Une série d’attaques ciblant les protocoles DeFi

En moins de trois semaines, des cyberopérateurs liés à la Corée du Nord (République populaire démocratique de Corée, RPDC) ont dérobé plus de 500 millions de dollars sur des plateformes DeFi de cryptomonnaies. Cette offensive marque une escalade majeure dans la campagne de Pyongyang visant à financer ses programmes d’armement grâce au vol de crypto-actifs.

Deux attaques majeures en avril 2026

Les exploits contre les protocoles Drift Protocol et KelpDAO ont porté les pertes totales de la Corée du Nord pour l’année à plus de 700 millions de dollars. Ces attaques illustrent une évolution des tactiques de l’armée cyber de Kim Jong-un, qui exploite désormais des vulnérabilités de la chaîne d’approvisionnement et des infiltrations humaines pour contourner les protections traditionnelles.

Le 20 avril, l’infrastructure cross-chain LayerZero a confirmé qu’un exploit avait visé KelpDAO, entraînant la perte d’environ 290 millions de dollars. Cette attaque, survenue le 18 avril, constitue le plus gros piratage de cryptomonnaies de l’année 2026. LayerZero a attribué l’attaque à TraderTraitor, une cellule spécialisée au sein du groupe Lazarus, connu pour ses liens avec la Corée du Nord.

Quelques semaines plus tôt, le 1er avril, le protocole Drift Protocol, basé sur Solana, avait subi un vol estimé à 286 millions de dollars. La firme d’intelligence blockchain Elliptic a rapidement établi un lien entre les méthodes de blanchiment, la séquence des transactions et les signatures réseau avec des vecteurs d’attaque déjà identifiés de la RPDC. Elliptic a recensé 18 incidents similaires cette année seulement.

Une nouvelle stratégie : cibler les infrastructures périphériques

Les attaques d’avril révèlent une sophistication accrue dans la manière dont les hackers parrainés par l’État ciblent la finance décentralisée (DeFi). Au lieu d’attaquer directement les contrats intelligents centraux, les opérateurs exploitent désormais les failles des infrastructures périphériques.

Dans le cas de KelpDAO, LayerZero a expliqué que les hackers avaient compromis les appels de procédure à distance (RPC) utilisés par le réseau décentralisé de vérification (DVN) de LayerZero Labs. En corrompant ces voies de données critiques, les attaquants ont manipulé le fonctionnement du protocole sans compromettre sa cryptographie centrale. LayerZero a depuis désactivé les nœuds concernés et rétabli les opérations du DVN, mais les pertes financières étaient déjà irréversibles.

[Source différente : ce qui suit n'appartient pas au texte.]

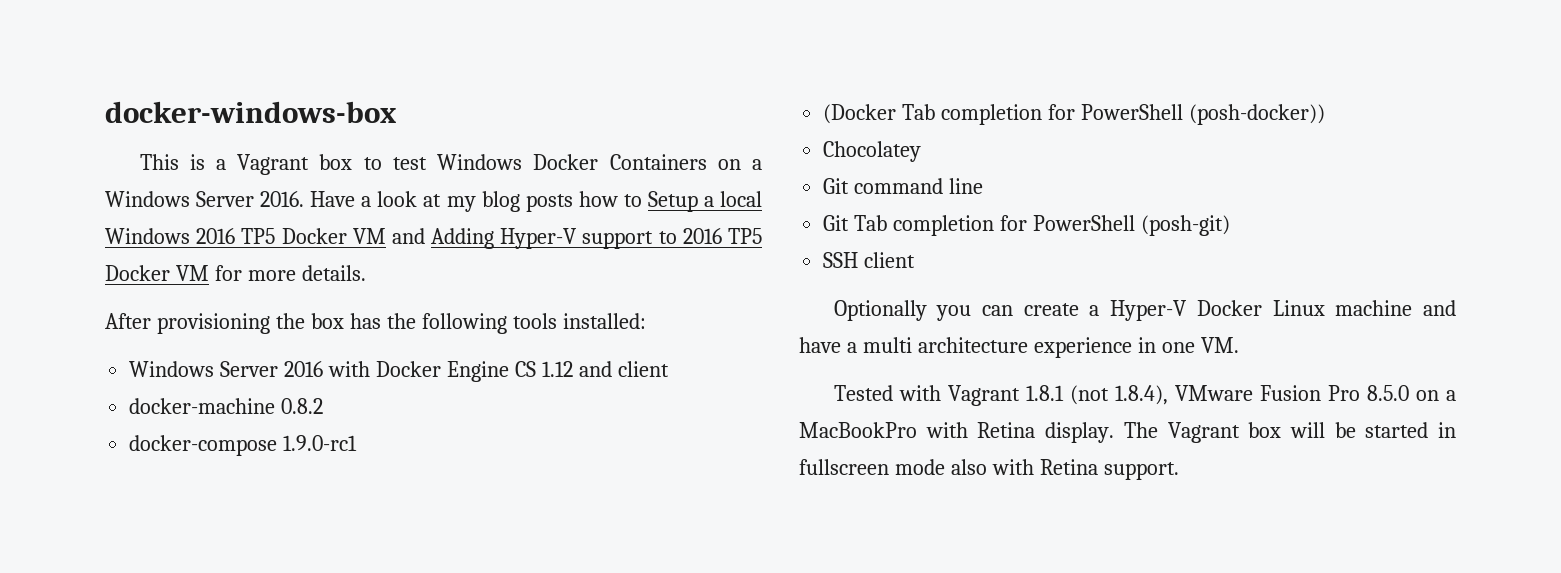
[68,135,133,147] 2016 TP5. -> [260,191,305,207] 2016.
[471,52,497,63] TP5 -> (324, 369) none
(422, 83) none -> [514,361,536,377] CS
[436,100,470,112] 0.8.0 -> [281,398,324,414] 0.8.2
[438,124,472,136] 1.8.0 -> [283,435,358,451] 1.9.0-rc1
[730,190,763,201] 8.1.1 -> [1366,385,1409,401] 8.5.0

Cette approche indirecte souligne une évolution inquiétante dans la cyberguerre. La société de sécurité blockchain Cyvers a déclaré à CryptoSlate :

« Nous observons une sophistication croissante des attaquants liés à la Corée du Nord, qui investissent davantage de ressources dans la préparation et l’exécution de leurs attaques malveillantes. Ils ciblent systématiquement le maillon le plus faible, ici un tiers plutôt que l’infrastructure centrale du protocole. »

Cette stratégie rappelle les méthodes traditionnelles de cyberespionnage en entreprise et montre que les attaques liées à la RPDC deviennent de plus en plus difficiles à contrer.

Infiltration et compromission des chaînes d’approvisionnement

Les récents incidents, comme la compromission de la bibliothèque logicielle Axios npm utilisée par Google, ont été attribués à un acteur menaçant distinct de la RPDC, surnommé UNC1069. Ces attaques démontrent un effort méthodique pour empoisonner les écosystèmes logiciels avant même qu’ils n’atteignent la blockchain.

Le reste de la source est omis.